▸ **REQUIRED WORK**:
1. Answer these questions from the Flight 180 text:
(a) What years are given as the band's years active?
(b) On what date was Crackerjack released?
(c) Who fronted the band?
2. Please reproduce the passage of the Flight 180 text from "Flight 180 (first" to "album was released.".

- Also known as: 180 (One Eighty)
- Origin: Orange County, California
- Genres: Christian ska, ska punk, pop punk, swing revival
- Years active: 1998–2001
- Label: BEC
- Past members: Kim Tennberg Madelyn Mendoza Jerry Elekes Chris Tennberg Dave Des Armier Chris Keller Jamin Boggs Josh Brisby John Anderson
- Website: facebook.com/Flight180band

= Flight 180 =

Christian ska band

Flight 180 (first known as 180 or One Eighty) was an American Christian ska band, with punk and swing influences, from Orange County, California. Fronted by Kim Tennberg, singer and songwriter, they formed in 1998 and disbanded in 2001, releasing three albums with BEC Recordings: Crackerjack (1998), Lineup (1999) and Girls and Boys (2001).

== Background ==
The band formed in Orange County, California, in 1998. They released their first major label studio album, Crackerjack, by BEC Recordings, on November 3, 1998. Line Up was released on September 14, 1999, and Girls and Boys was released on February 27, 2001, by BEC Recordings. They disbanded as a group in 2001. Members Kim Tennberg, Chris Tennberg, Jamin Boggs and Josh Brisby continued to tour and record music independently after their third and final album was released.

▸ **PROVIDED MATERIAL**:

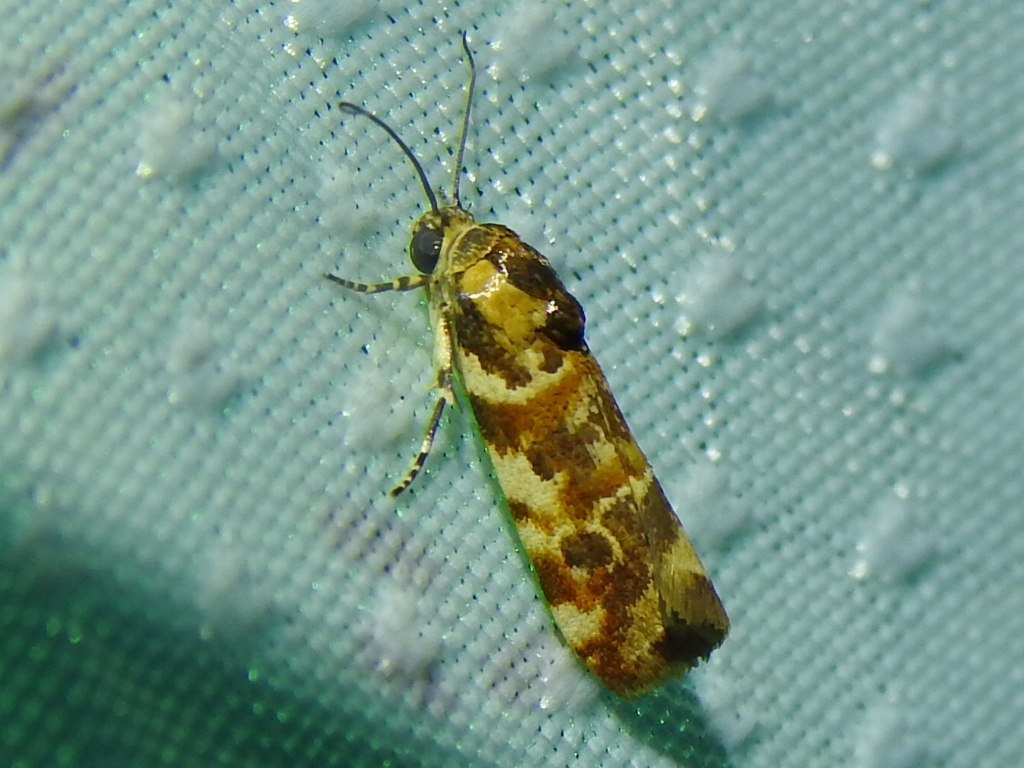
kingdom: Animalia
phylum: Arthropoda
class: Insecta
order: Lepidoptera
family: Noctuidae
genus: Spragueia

▸ **WRITTEN RESPONSES**:
1.
(a) 1998–2001
(b) November 3, 1998
(c) Kim Tennberg

2.
Flight 180 (first known as 180 or One Eighty) was an American Christian ska band, with punk and swing influences, from Orange County, California. Fronted by Kim Tennberg, singer and songwriter, they formed in 1998 and disbanded in 2001, releasing three albums with BEC Recordings: Crackerjack (1998), Lineup (1999) and Girls and Boys (2001).

== Background ==
The band formed in Orange County, California, in 1998. They released their first major label studio album, Crackerjack, by BEC Recordings, on November 3, 1998. Line Up was released on September 14, 1999, and Girls and Boys was released on February 27, 2001, by BEC Recordings. They disbanded as a group in 2001. Members Kim Tennberg, Chris Tennberg, Jamin Boggs and Josh Brisby continued to tour and record music independently after their third and final album was released.